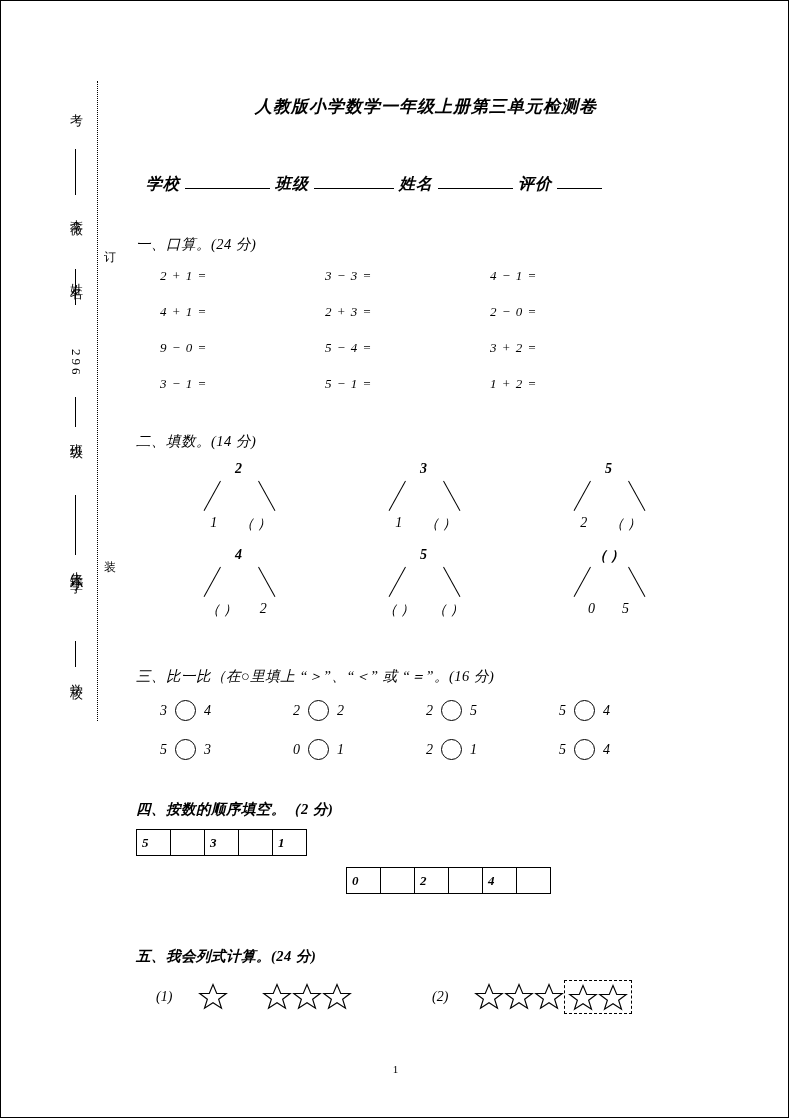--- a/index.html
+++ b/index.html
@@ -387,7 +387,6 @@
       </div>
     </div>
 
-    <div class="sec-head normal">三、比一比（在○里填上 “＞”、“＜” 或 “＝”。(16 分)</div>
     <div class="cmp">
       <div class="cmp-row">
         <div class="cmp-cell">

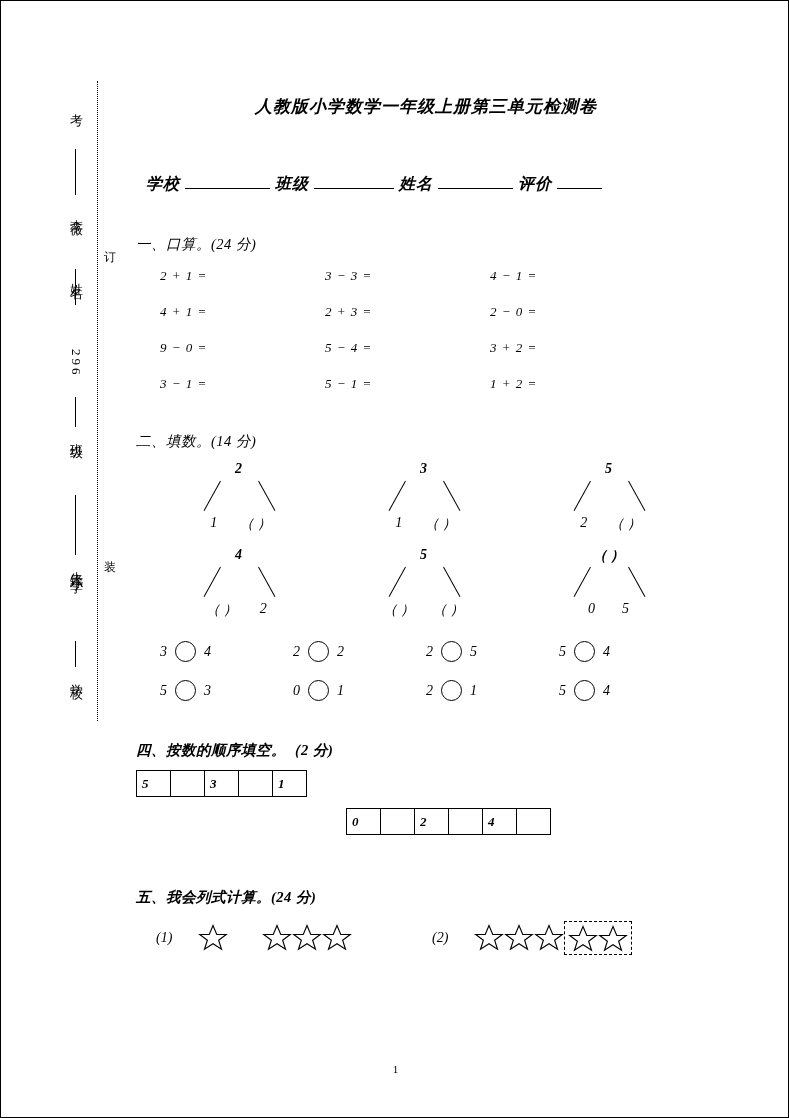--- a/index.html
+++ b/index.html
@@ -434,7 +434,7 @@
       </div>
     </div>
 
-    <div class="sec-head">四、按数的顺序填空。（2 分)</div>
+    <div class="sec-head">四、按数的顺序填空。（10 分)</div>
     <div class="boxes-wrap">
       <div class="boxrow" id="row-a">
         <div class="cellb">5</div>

═══

Goal of the exercise.
Pictures are to be left out; the listing above is otherwise to be copied exactly.

Solution.
--- a/index.html
+++ b/index.html
@@ -387,7 +387,6 @@
       </div>
     </div>
 
-    <div class="sec-head normal">三、比一比（在○里填上 “＞”、“＜” 或 “＝”。(16 分)</div>
     <div class="cmp">
       <div class="cmp-row">
         <div class="cmp-cell">

--- a/index.html
+++ b/index.html
@@ -434,7 +434,7 @@
       </div>
     </div>
 
-    <div class="sec-head">四、按数的顺序填空。（2 分)</div>
+    <div class="sec-head">四、按数的顺序填空。（10 分)</div>
     <div class="boxes-wrap">
       <div class="boxrow" id="row-a">
         <div class="cellb">5</div>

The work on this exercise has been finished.